The COVID-19 pandemic is having “surprising effects” on demand for public transit in America, according to study recently published by Ohio State University – with an “uneven” decline in transit demand due to the nature of jobs in different cities and who actually used public transportation before the pandemic struck.
[Above photo by the Metropolitan Transportation Authority.]
Study authors Harvey Miller – professor of geography at Ohio State – and Luyu Liu, a doctoral student in geography at the school, found that while demand for public transit dropped about 73 percent across the country, large, coastal cities such as Seattle, San Francisco, and Washington, D.C. suffered larger demand declines compared to cities in the Midwest and South.
“Many of the people who used public transit in large, coastal cities could work remotely from home after the pandemic,” Liu noted in a university blog post. “But in cities in the Midwest and the deep South, most public transit users have jobs where they still had to come in to work during the pandemic and didn’t have any other choice.”

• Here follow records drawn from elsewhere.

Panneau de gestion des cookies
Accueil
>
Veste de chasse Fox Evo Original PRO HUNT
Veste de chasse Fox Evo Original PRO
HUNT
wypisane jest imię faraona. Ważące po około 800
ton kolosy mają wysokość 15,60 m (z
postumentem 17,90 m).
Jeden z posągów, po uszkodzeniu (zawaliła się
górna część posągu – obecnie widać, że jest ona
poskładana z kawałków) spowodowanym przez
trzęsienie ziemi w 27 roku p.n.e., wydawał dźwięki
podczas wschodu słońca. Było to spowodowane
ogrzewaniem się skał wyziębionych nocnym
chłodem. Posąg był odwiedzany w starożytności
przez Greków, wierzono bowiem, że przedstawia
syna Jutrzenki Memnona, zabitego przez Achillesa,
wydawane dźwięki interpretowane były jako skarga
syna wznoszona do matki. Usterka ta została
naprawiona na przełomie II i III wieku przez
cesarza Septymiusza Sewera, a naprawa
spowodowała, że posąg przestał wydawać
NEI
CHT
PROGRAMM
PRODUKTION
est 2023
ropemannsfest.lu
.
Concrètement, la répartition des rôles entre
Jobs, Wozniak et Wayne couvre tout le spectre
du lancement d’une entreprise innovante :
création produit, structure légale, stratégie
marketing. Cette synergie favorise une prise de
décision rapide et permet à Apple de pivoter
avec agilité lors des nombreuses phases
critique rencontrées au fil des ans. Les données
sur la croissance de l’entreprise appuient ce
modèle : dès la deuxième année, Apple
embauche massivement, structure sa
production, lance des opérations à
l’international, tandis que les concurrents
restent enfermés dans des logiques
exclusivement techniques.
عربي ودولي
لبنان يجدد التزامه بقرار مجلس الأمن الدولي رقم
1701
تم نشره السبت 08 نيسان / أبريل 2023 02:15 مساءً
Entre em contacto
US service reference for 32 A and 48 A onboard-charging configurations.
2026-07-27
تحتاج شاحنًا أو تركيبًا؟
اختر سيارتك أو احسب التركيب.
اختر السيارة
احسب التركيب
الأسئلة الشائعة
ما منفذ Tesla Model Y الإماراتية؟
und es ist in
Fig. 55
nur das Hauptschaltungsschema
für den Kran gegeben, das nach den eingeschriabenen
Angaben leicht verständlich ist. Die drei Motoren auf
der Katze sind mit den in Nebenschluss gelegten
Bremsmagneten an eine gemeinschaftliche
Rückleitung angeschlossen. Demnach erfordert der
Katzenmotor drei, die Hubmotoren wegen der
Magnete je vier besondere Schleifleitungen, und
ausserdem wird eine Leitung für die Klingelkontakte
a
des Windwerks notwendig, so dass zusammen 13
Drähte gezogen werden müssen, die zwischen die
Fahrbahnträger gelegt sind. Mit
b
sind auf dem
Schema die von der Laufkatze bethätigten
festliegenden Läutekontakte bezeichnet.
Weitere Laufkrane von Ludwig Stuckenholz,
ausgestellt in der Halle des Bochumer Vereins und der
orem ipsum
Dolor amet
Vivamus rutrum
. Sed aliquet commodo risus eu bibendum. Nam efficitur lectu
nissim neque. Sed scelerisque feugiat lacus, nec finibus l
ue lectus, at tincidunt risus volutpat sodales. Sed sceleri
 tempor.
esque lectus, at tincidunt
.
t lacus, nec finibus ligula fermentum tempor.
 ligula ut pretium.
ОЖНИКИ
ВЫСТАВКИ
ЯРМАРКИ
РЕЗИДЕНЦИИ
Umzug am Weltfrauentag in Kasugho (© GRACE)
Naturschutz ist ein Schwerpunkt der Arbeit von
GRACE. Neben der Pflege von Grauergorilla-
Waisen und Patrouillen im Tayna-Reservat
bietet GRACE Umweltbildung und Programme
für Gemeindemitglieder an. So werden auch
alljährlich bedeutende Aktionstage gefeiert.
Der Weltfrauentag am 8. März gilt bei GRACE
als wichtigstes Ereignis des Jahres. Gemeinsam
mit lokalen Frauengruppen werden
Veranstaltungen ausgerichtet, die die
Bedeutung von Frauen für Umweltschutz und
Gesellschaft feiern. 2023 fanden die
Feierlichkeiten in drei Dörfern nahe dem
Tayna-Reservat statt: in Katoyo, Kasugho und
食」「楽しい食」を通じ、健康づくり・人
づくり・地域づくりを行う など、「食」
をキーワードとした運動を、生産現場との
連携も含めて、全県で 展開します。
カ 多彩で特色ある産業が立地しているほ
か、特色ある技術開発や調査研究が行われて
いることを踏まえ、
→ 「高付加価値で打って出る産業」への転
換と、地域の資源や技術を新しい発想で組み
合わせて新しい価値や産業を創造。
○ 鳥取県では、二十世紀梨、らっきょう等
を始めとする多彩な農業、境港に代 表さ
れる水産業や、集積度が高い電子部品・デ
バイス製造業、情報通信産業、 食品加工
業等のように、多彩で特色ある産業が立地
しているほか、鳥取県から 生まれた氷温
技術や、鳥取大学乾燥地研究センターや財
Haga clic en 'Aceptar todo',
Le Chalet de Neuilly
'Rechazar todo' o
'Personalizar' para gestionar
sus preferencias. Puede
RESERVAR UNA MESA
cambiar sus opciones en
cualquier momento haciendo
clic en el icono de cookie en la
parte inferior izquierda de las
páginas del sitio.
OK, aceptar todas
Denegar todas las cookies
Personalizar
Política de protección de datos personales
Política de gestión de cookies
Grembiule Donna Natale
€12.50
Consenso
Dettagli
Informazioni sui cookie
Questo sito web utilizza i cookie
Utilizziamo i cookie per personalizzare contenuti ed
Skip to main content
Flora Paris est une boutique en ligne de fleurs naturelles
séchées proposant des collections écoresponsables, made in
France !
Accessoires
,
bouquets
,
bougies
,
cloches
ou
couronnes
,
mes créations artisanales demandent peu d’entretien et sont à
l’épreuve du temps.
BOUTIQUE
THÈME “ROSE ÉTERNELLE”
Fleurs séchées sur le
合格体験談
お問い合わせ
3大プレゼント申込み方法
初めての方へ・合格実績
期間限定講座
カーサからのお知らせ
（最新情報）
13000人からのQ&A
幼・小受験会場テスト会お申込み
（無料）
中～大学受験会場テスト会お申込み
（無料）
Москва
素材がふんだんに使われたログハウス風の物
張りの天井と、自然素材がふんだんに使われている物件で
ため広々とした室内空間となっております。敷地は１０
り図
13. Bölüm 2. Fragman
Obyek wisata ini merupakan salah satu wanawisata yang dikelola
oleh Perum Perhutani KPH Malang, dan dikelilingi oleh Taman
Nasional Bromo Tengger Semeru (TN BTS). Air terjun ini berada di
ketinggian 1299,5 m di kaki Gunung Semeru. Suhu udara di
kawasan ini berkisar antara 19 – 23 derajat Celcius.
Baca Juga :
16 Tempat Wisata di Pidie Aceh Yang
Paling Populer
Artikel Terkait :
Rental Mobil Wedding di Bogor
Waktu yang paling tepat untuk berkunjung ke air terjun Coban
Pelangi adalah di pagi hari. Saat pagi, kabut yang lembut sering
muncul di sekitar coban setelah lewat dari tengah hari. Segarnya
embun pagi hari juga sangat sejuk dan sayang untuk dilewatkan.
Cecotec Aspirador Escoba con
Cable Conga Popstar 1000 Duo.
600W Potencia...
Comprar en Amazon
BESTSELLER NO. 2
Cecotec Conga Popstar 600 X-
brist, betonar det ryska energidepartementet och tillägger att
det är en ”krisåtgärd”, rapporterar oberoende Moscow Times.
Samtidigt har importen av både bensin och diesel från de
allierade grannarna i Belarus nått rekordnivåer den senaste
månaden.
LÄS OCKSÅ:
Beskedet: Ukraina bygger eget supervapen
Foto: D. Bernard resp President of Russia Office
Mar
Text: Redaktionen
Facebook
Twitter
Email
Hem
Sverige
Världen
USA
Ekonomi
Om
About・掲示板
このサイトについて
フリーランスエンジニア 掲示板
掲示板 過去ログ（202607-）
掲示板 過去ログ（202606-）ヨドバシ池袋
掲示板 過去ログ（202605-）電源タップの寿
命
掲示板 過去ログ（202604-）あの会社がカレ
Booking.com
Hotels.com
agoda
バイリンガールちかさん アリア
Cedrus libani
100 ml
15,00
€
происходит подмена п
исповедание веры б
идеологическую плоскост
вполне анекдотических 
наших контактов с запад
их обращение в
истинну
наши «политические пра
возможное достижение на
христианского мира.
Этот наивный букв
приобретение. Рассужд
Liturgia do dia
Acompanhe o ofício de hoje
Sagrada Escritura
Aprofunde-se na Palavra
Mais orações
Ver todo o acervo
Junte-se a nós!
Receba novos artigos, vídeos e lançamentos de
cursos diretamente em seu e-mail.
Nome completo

The study’s research team collected data on activity by users of the popular Transit mobile phone app, which provides real-time public transit data and trip planning. Using data on 113 county-level transit systems in 63 metro areas and 28 states across the United States, they examined app use from February 15 – right before widespread pandemic lockdowns began – up to May 17.
Some of the study’s findings include:
- The larger the population of African Americans in a city, the less decline in demand for public transit.
- A large proportion of Black transit users were women, with more than 70 percent of African-American riders during the early pandemic made up of women.
- Demand dropped more in cities with a higher percentage of people with “non-physical” occupations, meaning people who could work at home avoided public transit.
- Many of the people with physical jobs who continued to use public transit were Hispanic; consistent with 2018 statistics that show the Hispanic population had the lowest percentage (22 percent) of management, professional, and related occupations compared with white (41 percent), African American (31 percent), and Asian people (54 percent).
- Communities with larger populations of people over the age of 45 continued to have higher demand for public transit.
Meanwhile, a post-election survey directed by Heart+Mind Strategies on behalf of the American Public Transportation Association found that a 77 percent of American voters – including self-identified Democrats, Republicans, and Independents – support emergency funding for public transportation so that front line workers can get to jobs and to help the economy recover.
The survey results also found that 74 percent of American voters approve of the new presidential administration and Congress taking action to fix the public transportation infrastructure crisis facing our nation.
“These survey results clearly show that Americans not only want actions now to save public transit during the pandemic, but they want continued long-term actions that preserve and expand public transit services,” noted Paul Skoutelas, APTA’s president and CEO in a statement.
“The public transportation industry continues to serve essential employees every day, but without additional emergency funding, many transit agencies will need to make draconian cuts to transit services and routes and furlough transit workers, leaving our communities without service and jobs when they need them most.”
APTA is calling on Congress to provide at least $32 billion in additional emergency funding to prevent public transit agencies from making severe route and labor cuts. APTA’s surveys show that six in 10 public transit systems will need to reduce service and furlough employees in the coming months without emergency federal funding from Congress.
In addition, more than eight in 10 businesses have seen a reduction in their transit industry business due to the impact of the COVID-19 pandemic, with nearly one-third of transit industry businesses concerned they may go out of business if additional federal funding is not forthcoming.